La commission conclut en soutenant la proposition d'introduire le vote en ligne au Royaume-Uni à partir de 2020, tout en soulignant qu'il faudra au préalable répondre aux préoccupations concernant la fraude électorale et le secret du vote 65 ( * ) .

La Finlande a procédé, via la loi n°13.10.2006/880 66 ( * ) , à une expérimentation du vote électronique dans 3 communes (Grankulla, Högfors et Vichtis) lors des élections municipales de 2008. Cette loi, entrée en vigueur le 1 er janvier 2007 et applicable jusqu'au 31 décembre 2008, permettait aux électeurs des communes précitées de voter par voie électronique, soit en avance dans des lieux de vote préalables, soit le jour du scrutin dans des lieux de vote. Les électeurs pouvaient toutefois opter pour un vote « traditionnel » avec un bulletin de vote. La possibilité de vote par internet n'était pas ouverte par cette expérimentation. Le gouvernement a décidé le 13 janvier 2010 que le développement du vote électronique comme moyen de vote ne serait pas poursuivi pour le moment en Finlande, et que jusqu'à nouvel ordre, le système de vote actuel devait être appliqué 67 ( * ) .

Depuis, d'autres organes de réflexion créés par le ministère de la justice ont travaillé sur cette question, en se focalisant en particulier sur le vote sur internet.

En décembre 2017, un groupe de travail du ministère de la justice sur les conditions de mise en place du vote sur internet en Finlande a conclu qu'il y avait à l'heure actuelle plus de risques que d'avantages au vote sur internet 68 ( * ) . D'après le groupe de travail, s'il est du point de vue technique possible de construire un système pour le vote par internet, ces techniques ne sont cependant pas suffisamment avancées dans la mesure où il existe des défauts. Le groupe de travail a souligné les risques inhérents au vote sur internet. Pour le rendre viable, il faut pouvoir s'assurer que le vote arrive sur la plateforme de comptage des voix de façon non modifiée, préserver le secret du vote, éviter les pressions et la vente de voix qui pourraient être générés par l'émission d'un certificat de vote, éviter la manipulation des résultats et la perturbation du scrutin par une saturation volontaire du site de vote, éviter la perte de confiance dans le système qui peut être affaibli par des rumeurs ou des fausses informations. Enfin, le groupe de travail finlandais a souligné que le développement d'un vote sur internet n'aurait qu'un petit impact sur la participation au scrutin. Les estimations financières du groupe de travail pour la mise en place d'un système de vote sur internet s'élèvent à 32 millions d'euros s'il est utilisé 15 ans.

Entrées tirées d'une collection
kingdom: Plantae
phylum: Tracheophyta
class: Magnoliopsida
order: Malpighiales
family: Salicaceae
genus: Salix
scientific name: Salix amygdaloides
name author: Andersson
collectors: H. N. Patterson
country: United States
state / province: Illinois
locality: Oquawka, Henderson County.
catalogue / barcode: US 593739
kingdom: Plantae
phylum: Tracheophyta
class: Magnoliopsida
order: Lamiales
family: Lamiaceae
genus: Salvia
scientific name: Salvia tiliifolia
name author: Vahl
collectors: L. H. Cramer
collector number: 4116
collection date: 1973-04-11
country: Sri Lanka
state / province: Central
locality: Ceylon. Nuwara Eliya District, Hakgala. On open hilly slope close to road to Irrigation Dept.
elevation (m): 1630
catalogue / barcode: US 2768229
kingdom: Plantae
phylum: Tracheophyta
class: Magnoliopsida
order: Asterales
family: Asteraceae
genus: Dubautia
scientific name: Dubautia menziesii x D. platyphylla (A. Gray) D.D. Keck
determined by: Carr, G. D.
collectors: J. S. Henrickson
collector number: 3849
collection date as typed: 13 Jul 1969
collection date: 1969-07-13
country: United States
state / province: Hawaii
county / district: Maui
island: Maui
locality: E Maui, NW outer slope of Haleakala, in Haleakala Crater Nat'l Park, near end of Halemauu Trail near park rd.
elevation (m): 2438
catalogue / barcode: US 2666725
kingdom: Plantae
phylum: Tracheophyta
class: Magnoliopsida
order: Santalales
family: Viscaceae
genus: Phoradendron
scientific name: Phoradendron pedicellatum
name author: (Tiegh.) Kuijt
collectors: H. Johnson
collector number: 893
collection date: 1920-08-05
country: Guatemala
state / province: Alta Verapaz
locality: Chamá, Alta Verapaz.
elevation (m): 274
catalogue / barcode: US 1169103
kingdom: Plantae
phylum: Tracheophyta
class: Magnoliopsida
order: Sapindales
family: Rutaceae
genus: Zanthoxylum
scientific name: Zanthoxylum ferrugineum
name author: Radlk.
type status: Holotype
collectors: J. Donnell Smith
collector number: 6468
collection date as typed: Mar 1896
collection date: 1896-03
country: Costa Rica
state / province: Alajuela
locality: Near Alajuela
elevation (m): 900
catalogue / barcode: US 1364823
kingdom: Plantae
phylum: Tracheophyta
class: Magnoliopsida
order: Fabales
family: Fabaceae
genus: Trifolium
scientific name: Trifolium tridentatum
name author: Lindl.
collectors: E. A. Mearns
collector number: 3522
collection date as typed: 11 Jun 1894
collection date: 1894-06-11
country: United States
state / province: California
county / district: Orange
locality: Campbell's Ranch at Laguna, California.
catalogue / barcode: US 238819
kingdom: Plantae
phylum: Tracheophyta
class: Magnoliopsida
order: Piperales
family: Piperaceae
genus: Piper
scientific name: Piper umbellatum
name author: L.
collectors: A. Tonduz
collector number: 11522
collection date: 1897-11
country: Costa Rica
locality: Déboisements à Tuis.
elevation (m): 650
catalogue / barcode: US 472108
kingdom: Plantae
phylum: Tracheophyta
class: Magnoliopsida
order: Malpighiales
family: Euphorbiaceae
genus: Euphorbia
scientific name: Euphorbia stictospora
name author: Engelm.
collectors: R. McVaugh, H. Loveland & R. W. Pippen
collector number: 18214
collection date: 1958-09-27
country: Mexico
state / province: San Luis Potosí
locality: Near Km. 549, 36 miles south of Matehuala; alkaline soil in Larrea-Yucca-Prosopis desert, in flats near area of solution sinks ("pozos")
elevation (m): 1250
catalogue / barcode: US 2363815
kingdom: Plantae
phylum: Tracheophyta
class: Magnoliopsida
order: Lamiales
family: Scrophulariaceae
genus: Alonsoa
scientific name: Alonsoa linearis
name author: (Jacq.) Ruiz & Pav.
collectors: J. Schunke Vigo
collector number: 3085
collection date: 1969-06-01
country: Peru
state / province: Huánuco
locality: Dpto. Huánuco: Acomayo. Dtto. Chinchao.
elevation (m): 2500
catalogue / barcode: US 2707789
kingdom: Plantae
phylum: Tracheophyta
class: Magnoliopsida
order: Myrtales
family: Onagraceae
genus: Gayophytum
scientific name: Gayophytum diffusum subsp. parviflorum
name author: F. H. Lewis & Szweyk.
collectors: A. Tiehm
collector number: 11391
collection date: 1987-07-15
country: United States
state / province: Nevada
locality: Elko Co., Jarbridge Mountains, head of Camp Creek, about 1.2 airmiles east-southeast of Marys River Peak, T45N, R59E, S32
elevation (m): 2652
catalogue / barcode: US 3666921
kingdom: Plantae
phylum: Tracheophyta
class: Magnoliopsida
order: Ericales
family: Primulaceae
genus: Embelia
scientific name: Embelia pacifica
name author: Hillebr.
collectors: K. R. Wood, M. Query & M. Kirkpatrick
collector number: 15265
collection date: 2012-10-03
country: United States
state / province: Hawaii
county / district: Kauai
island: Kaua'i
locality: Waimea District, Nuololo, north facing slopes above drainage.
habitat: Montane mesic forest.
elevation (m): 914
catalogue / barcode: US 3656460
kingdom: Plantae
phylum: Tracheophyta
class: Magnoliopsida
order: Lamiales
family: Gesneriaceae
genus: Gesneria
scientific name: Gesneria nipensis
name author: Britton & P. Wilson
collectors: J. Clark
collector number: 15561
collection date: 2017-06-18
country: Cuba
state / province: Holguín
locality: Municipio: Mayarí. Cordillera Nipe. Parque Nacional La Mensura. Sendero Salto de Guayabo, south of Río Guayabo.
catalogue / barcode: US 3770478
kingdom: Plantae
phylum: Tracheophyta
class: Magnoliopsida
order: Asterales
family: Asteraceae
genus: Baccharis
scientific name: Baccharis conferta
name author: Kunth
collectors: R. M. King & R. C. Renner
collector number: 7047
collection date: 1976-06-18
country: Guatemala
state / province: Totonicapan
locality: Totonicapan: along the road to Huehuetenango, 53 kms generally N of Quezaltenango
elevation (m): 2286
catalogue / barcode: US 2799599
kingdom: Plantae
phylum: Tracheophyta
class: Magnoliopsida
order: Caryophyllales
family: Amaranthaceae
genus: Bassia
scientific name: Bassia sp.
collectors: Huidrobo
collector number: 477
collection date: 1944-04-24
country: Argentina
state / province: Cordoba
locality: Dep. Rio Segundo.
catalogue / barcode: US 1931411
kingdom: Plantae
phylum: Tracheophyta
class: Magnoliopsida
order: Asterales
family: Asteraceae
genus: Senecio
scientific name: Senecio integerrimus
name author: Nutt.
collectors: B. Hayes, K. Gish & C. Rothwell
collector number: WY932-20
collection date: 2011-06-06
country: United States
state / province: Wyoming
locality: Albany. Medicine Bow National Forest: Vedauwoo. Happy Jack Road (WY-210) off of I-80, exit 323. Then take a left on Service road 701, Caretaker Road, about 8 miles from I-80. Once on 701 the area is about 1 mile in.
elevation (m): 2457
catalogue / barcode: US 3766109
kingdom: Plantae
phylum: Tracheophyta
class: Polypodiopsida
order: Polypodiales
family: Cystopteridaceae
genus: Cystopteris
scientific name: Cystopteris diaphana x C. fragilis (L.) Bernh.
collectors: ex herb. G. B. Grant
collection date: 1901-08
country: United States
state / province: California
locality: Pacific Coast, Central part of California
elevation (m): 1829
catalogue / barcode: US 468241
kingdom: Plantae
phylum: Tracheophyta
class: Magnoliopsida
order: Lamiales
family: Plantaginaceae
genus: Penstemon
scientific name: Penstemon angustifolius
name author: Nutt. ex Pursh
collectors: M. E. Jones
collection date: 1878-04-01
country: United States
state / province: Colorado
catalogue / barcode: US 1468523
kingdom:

# CONSIGNE
Prolongez le texte sur le vote électronique à partir de sa dernière phrase.

# RÉPONSE
Le groupe de travail indique également que la dématérialisation peut être utilisée pour créer une nouvelle façon de participer. Le développement et la dématérialisation des systèmes de vote et des façons de participer comprennent également d'autres modes que le vote sur internet : l'implication du citoyen peut être renforcée par exemple par la création de nouveaux types d'outils numériques, qui pourraient rendre les processus de prise de décision plus transparents et offrir aux citoyens de nouvelles possibilités de participer au débat public.


* 54 http://www.senat.fr/lc/lc176/lc176_mono.html#toc22

* 55 http://www.senat.fr/lc/lc176/lc176_mono.html#toc10

* 56 Ley Orgánica del Régimen Electoral General (LOREG) 5/1985 de 19 de junio

* 57 Ley 5/1990, de 15 de junio, de Elecciones al Parlamento Vasco

* 58 http://www.senat.fr/lc/lc176/lc176_mono.html#toc16

* 59 Legge regionale n. 3 - Introduzione del voto elettronico per il referendum consultivo, 23 febbraio 2015.

* 60 Ansa, « La Lombardia al voto con il sistema elettronico », 9 ottobre 2017

* 61 https://www.irishtimes.com/news/commission-on-electronic-voting-summary-and-conclusions-1.1138596

* 62 https://www.irishtimes.com/news/e-voting-machines-to-be-scrapped-1.722896

* 63 http://www.parliament.uk/documents/speaker/digital-democracy/electoralcommission.pdf

* 64 https://www.parliament.uk/business/commons/the-speaker/speakers-commission-on-digital-democracy/electronic-voting /

* 65 http://www.digitaldemocracy.parliament.uk/documents/Open-Up-Digital-Democracy-Report.pdf

* 66 Dispositions électorales spéciales, annexées à la loi électorale 2.10.1998/714.